WGSS 8820: Feminists Interrogate Violence

Professor Cathy Rakowski
M 11:15A-2P | 286 University Hall

In this course students will assess feminist debates surrounding how to theorize “violence” and how to combat it. Debates include 1) whether specific practices constitute violence or not (i.e., sadomasochism, pornography, sex work/prostitution), 2) whether and how effective it is to use “the master’s tools” (self-defense, weapons, the patriarchal judicial system, etc.) to combat violence against women and LGBTQI persons, 3) whether women’s participation in activities that involve typical patriarchal forms of violence can empower them (i.e., militarism, self-defense with weapons), 4) explaining how some women engage in extreme forms of violence (genocide, torture, suicide bombings), and 5) moving feminist theorizing and activism from the long-term focus on “gendering” violence to a focus that includes “racing,” “queering,” and “transgendering” violence.
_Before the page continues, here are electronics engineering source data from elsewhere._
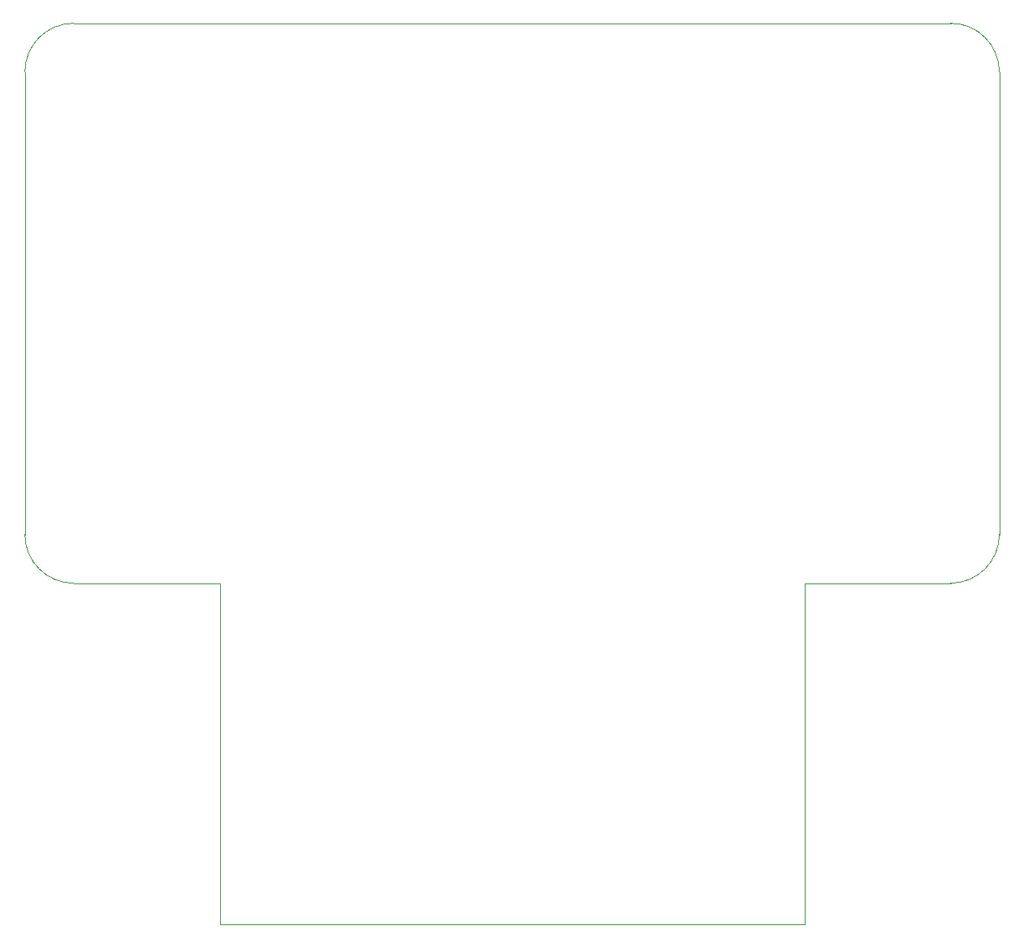
<source format=gm1>
%TF.GenerationSoftware,KiCad,Pcbnew,(6.0.9)*%
%TF.CreationDate,2023-04-20T15:37:57-04:00*%
%TF.ProjectId,S23-16_PCB,5332332d-3136-45f5-9043-422e6b696361,2.0*%
%TF.SameCoordinates,Original*%
%TF.FileFunction,Profile,NP*%
%FSLAX46Y46*%
G04 Gerber Fmt 4.6, Leading zero omitted, Abs format (unit mm)*
G04 Created by KiCad (PCBNEW (6.0.9)) date 2023-04-20 15:37:57*
%MOMM*%
%LPD*%
G01*
G04 APERTURE LIST*
%TA.AperFunction,Profile*%
%ADD10C,0.100000*%
%TD*%
G04 APERTURE END LIST*
D10*
X165100000Y-149860000D02*
X165100000Y-114300000D01*
X180340000Y-114300000D02*
G75*
G03*
X185420000Y-109220000I0J5080000D01*
G01*
X104140000Y-149860000D02*
X104140000Y-114300000D01*
X88900000Y-55880000D02*
G75*
G03*
X83820000Y-60960000I0J-5080000D01*
G01*
X165100000Y-149860000D02*
X104140000Y-149860000D01*
X83820000Y-109220000D02*
X83820000Y-60960000D01*
X185420000Y-109220000D02*
X185420000Y-60960000D01*
X104140000Y-114300000D02*
X88900000Y-114300000D01*
X88900000Y-55880000D02*
X180340000Y-55880000D01*
X83820000Y-109220000D02*
G75*
G03*
X88900000Y-114300000I5080000J0D01*
G01*
X165100000Y-114300000D02*
X180340000Y-114300000D01*
X185420000Y-60960000D02*
G75*
G03*
X180340000Y-55880000I-5080000J0D01*
G01*
M02*

</source>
WGSS 8840: Nation and Gender in Latin American Visual Culture

Professor Guisela Latorre
R 2:15-5P | 286 University Hall

Scholars in the humanities and social sciences have insisted upon the critical role that gendered ideologies play in the formation of nationalist discourses. Given its history of colonialism, imperialism and hybridity, Latin America has emerged as a rich and complicated breeding ground for nationalist rhetoric deeply steeped in gendered constructs. While these tropes have been forged through various social and political means in Latin America, visual cultural production in its many forms has been a powerful vehicle through which national imaginaries are promoted, disseminated and inscribed upon the social psyche. This graduate seminar is thus dedicated to the perilous history of gender, nation and visual culture in Latin America.